The more customization that goes into a sub-agent, the less I like it.
Claude Code spins up sub-agents for parallel reads – five agents digging into a codebase and coming back with findings. I don’t count that architecture. That’s more of a search method than a sub-agent workflow.
But architectures where one sub-agent is optimized for research, one for analysis, one for writing – that’s losing the plot on the bitter lesson, the idea that general training beats methods that encode specialized human knowledge.
Too much agent customization, and you’re hand-engineering specialization at the exact moment models are getting better at handling everything in one token stream.
05 | Hot takes
Last question. You launched TextQL in 2022, and have had to navigate a lot of fast-changing dynamics.
Two reflections to close on…
One – what’s a thesis you held early in TextQL’s life that you’ve since changed your mind on?
I’ve done a complete 360 on evaluations. When we started TextQL, I thought evals were valuable, that we had to rigorously measure output and optimize against that.
But then we abandoned evals, which let us scale more quickly. Early in the product lifecycle, evals are overhead. The product is changing too fast. Shipping, listening to customers, and iterating is more effective.
As the product and market matures, evals start to matter again. At large token volumes, they help optimize cost-per-query, accuracy, or latency by providing systematic feedback.
Two – what’s something most people believe right now that will look patently absurd in three years?
That demand for AI will keep taking off indefinitely. In three years, I don’t think the big AI labs will still be growing 10x annually.
Why not?
There’s a ceiling on total willingness-to-pay in CIO budgets, and we’re not too far from it. Few people in San Francisco see the ceiling because they don’t spend time with the actual people writing the checks.
Yeah, inference is growing fast right now, but in the grand scheme it’s still too small to register. At some point, it has to translate into real and quickly felt ROI, or it dries up.
That’s right. We’ll see how it all plays out.
P0 is engineering shorthand for priority zero, the highest priority bug, one that has to be fixed before anything else ships.
ETL (extract, transform, load) is the standard process for moving data from one system to another. You pull it out of the source (extract), reshape it into the right format (transform), and drop it into the destination (load).
Rather than building a fancy retrieval system, this method involves writing the important context down in plain text files and letting the model navigate, interpret, and curate them on its own. Markdown files are plain text files with light formatting. Agentic search means letting the AI work through them the way a person would — opening files, searching for keywords, following references, taking notes, and reorganizing as it goes.
A knowledge graph is a way of storing information as a web of connections rather than as rows in a spreadsheet. Each entity (a customer, a product, a deal) is a dot, and the relationships between them (this customer bought that product, this deal belongs to that account) are lines connecting the dots.

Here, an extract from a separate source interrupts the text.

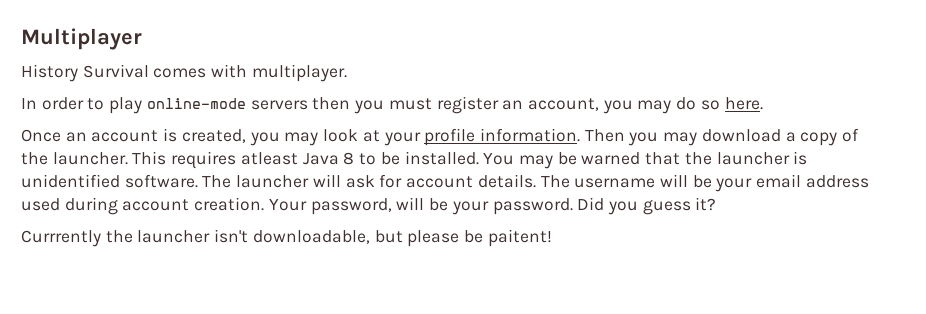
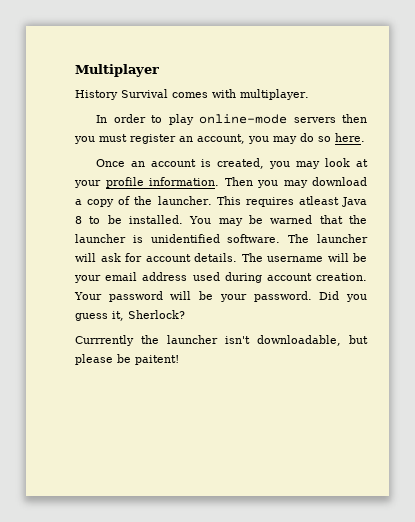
[310,198,392,215] password, -> [108,291,163,302] password
[695,197,717,211] it? -> [112,310,185,321] it, Sherlock?

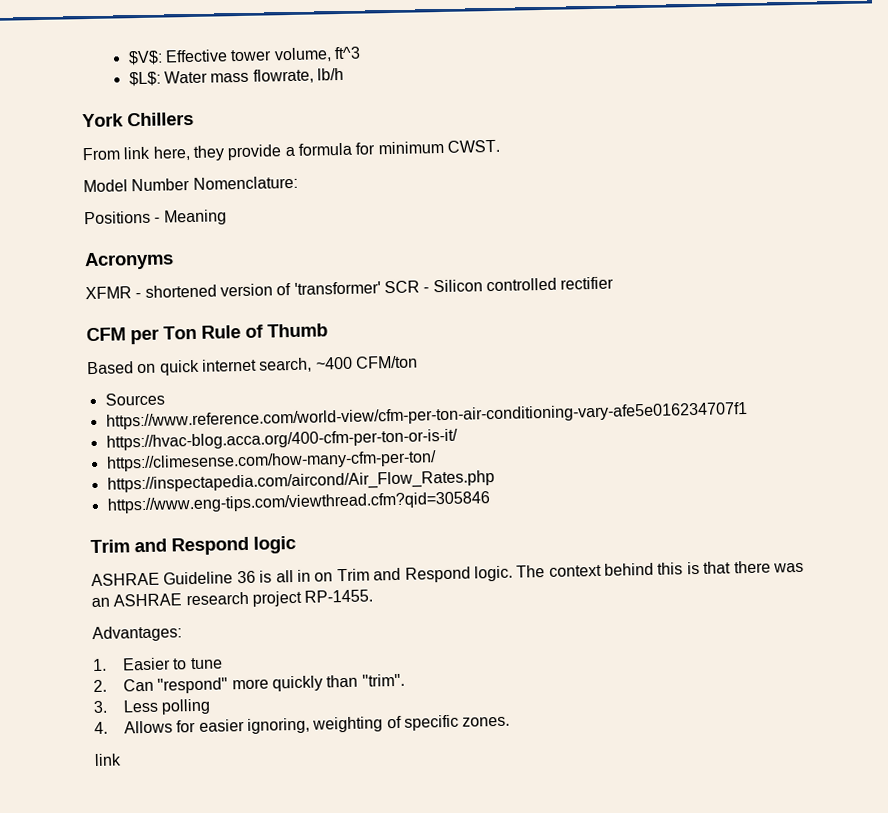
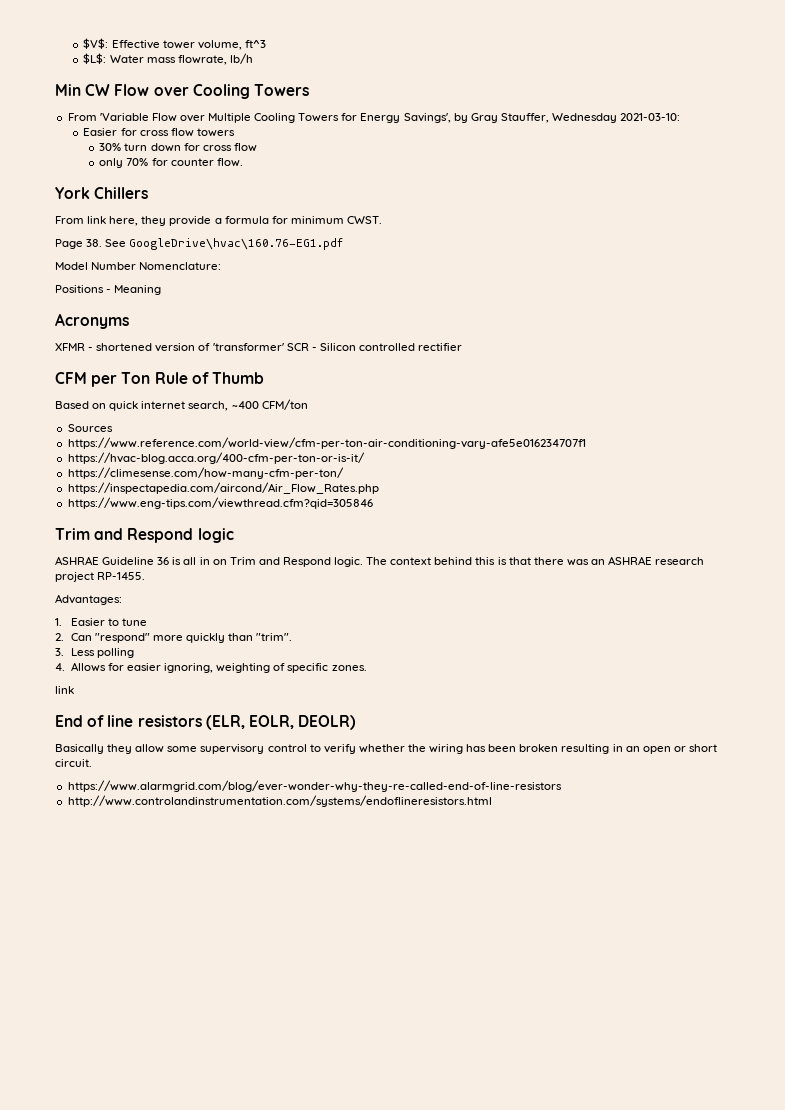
(345, 74) none -> [55,84,309,99] [67,113,681,123] [83,128,235,137] [99,143,257,152] [99,158,243,168] // Min CW Flow over Cooling Towers // From 'Variable Flow over Multiple Cooling Towers for Energy Savings', by Gray Stauffer, Wednesday 2021-03-10: // Easier for cross flow towers // 30% turn down for cross flow // only 70% for counter flow.
(500, 146) none -> [55,238,344,250] // Page 38. See GoogleDrive\hvac\160.76-EG1.pdf
(122, 760) none -> [55,715,357,730] [55,744,717,754] [55,759,92,767] [67,780,562,792] [67,795,492,807] // End of line resistors (ELR, EOLR, DEOLR) // Basically they allow some supervisory control to verify whether the wiring has been broken resulting in an open or short circuit. // https://www.alarmgrid.com/blog/ever-wonder-why-they-re-called-end-of-line-resistors // http://www.controlandinstrumentation.com/systems/endoflineresistors.html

Neo4j is a popular open-source tool for building these.
Git-controlled means every change is tracked and reversible. RBAC (role-based access control) means permissions are tied to a person’s role. A sales rep sees different things than a finance lead. JSON is a structured data format; post-processed means it’s been cleaned and shaped for the model rather than dumped in raw.

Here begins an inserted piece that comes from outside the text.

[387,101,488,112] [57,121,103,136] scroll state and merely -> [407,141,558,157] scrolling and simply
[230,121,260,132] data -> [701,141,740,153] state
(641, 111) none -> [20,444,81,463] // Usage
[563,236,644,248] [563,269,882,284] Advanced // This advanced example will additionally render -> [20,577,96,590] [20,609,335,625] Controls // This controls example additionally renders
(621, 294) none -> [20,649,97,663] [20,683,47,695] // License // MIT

Recursive self-improvement is the idea that an AI system could improve its own code or training, then use that better version to improve itself further, and so on.

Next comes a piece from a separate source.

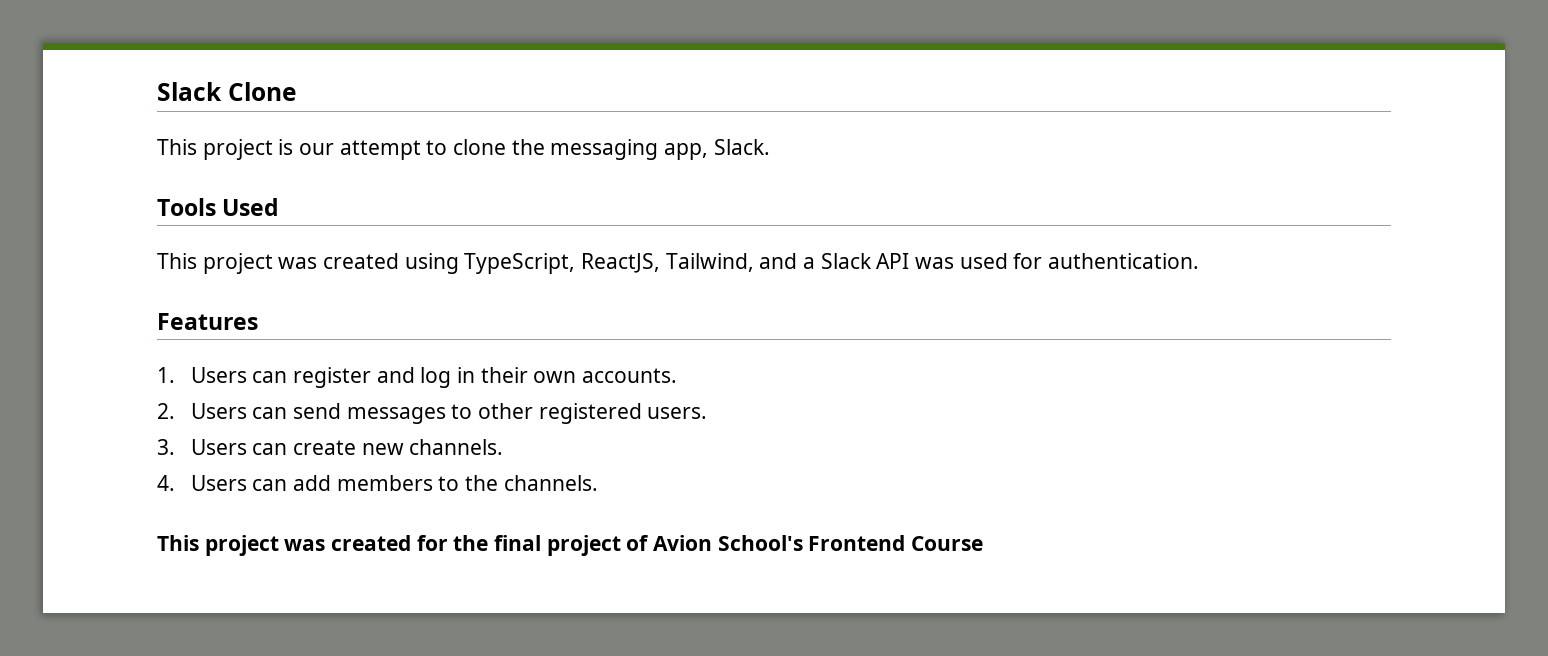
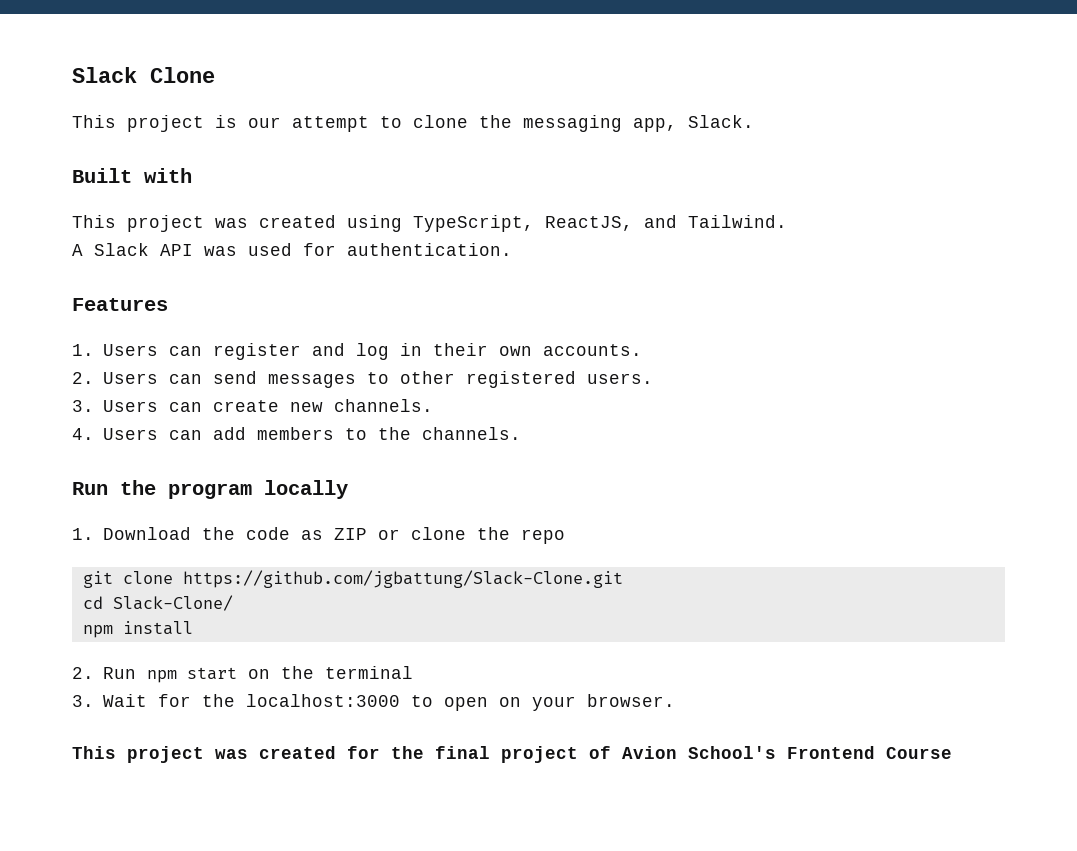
[157,198,280,216] Tools Used -> [72,168,192,183] Built with
[665,253,816,272] Tailwind, and a -> [644,215,787,228] [72,244,83,256] and Tailwind. // A
(598, 483) none -> [72,480,348,499] [72,527,565,544] [82,570,623,588] [82,595,233,611] [82,621,193,638] [72,666,413,683] [72,694,675,711] // Run the program locally // 1. Download the code as ZIP or clone the repo // git clone https://github.com/jgbattung/Slack-Clone.git // cd Slack-Clone/ // npm install // 2. Run npm start on the terminal // 3. Wait for the localhost:3000 to open on your browser.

Cursor’s pre-built embedding index works by scanning a codebase ahead of time and converting each chunk of code into a numerical fingerprint of its meaning. When you ask a question, it matches your query against those fingerprints to surface relevant code instantly.
Cognition’s parallel search skips the upfront index. When you ask a question, it fires off a flurry of keyword searches across the codebase at the same time — the way a developer would grep for terms, except multiple at once — and uses the results to find what matters.